Every once in a great, great while one hears the tale of some investment banker, broker, or hedge fund manager who spent too lavishly and now can’t sustain his lifestyle, so he has had to (horror!) sell his 2nd car or his house in The Hampton’s. Jeez. This is suffering?
To my mind it’s past time for an economic corrective in Manhattan--in the U.S. The gap between the rich and poor, between the super-rich and everyone else, is enormous and still widening almost exponentially. The problem is that when market forces cause a corrective to a part of the US economy, it usually ends up hitting working families and the middle class the worst…. So much for market forces. Their free reign means pain to those least able to bear it. The solution is government involvement. But government involvement these days compounds, not counters, the problems. Consider: ExxonMobile’s profit (not revenue, but profit) January thru March 2008 was $33,000,000 per hour. Per hour. And yet under George Bush they continue to get the massive tax subsidies they’ve had for 20 years. At the same time, elderly and poor Manhattanites are rationing prescription drugs and being forced out of the apartments they've lived in for decades.
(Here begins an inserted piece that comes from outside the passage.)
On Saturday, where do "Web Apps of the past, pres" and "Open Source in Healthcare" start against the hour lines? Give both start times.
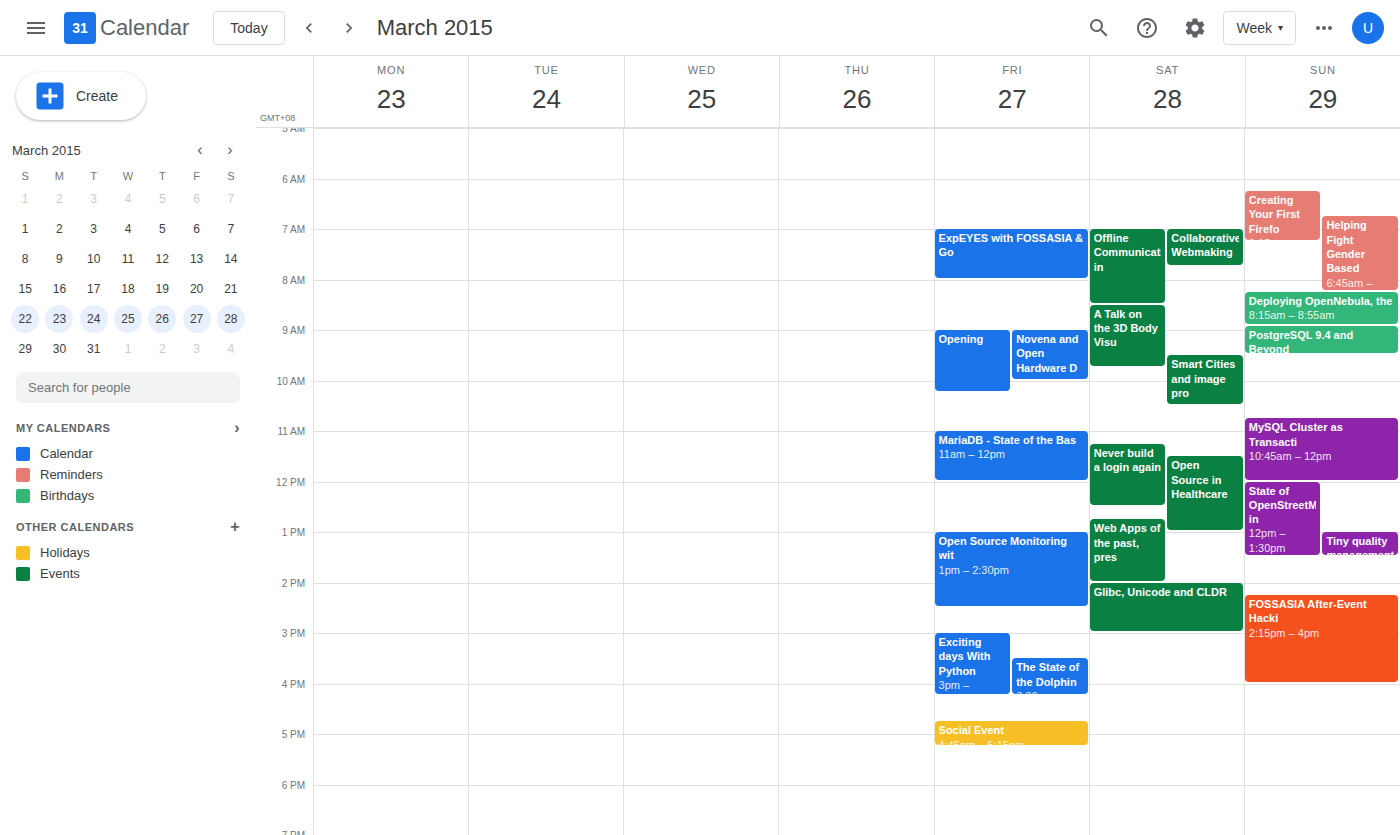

Something's not right. Things need to change not only in Manhattan but in healthcare-deficient, indebted, war-weary America as a whole, an America whose infrastructure of roads and bridges are crumbling, whose natural environment needs corrective repair and restoration, whose job force needs training and retraining. And how does any part of the necessary effective change include the likes of John McCain, whose campaign staff has more corporate lobbyists on it than Obama’s and Clinton’s combined? That’s not to say that Obama and Clinton aren’t in the pockets of the big corporations and the rich, too; but, historically, the Democratic Party has a hell of a lot better record of putting in place long-term solutions--not just feel-good quick-fixes--meant to have lasting results: savings deposit insurance, rural electrification, nationwide soil conservation, the GI bill, Social Security, Medicare, Medicaid.
That's my rant. In the meantime: I commend to you the blog Jeremiah's Vanishing New York.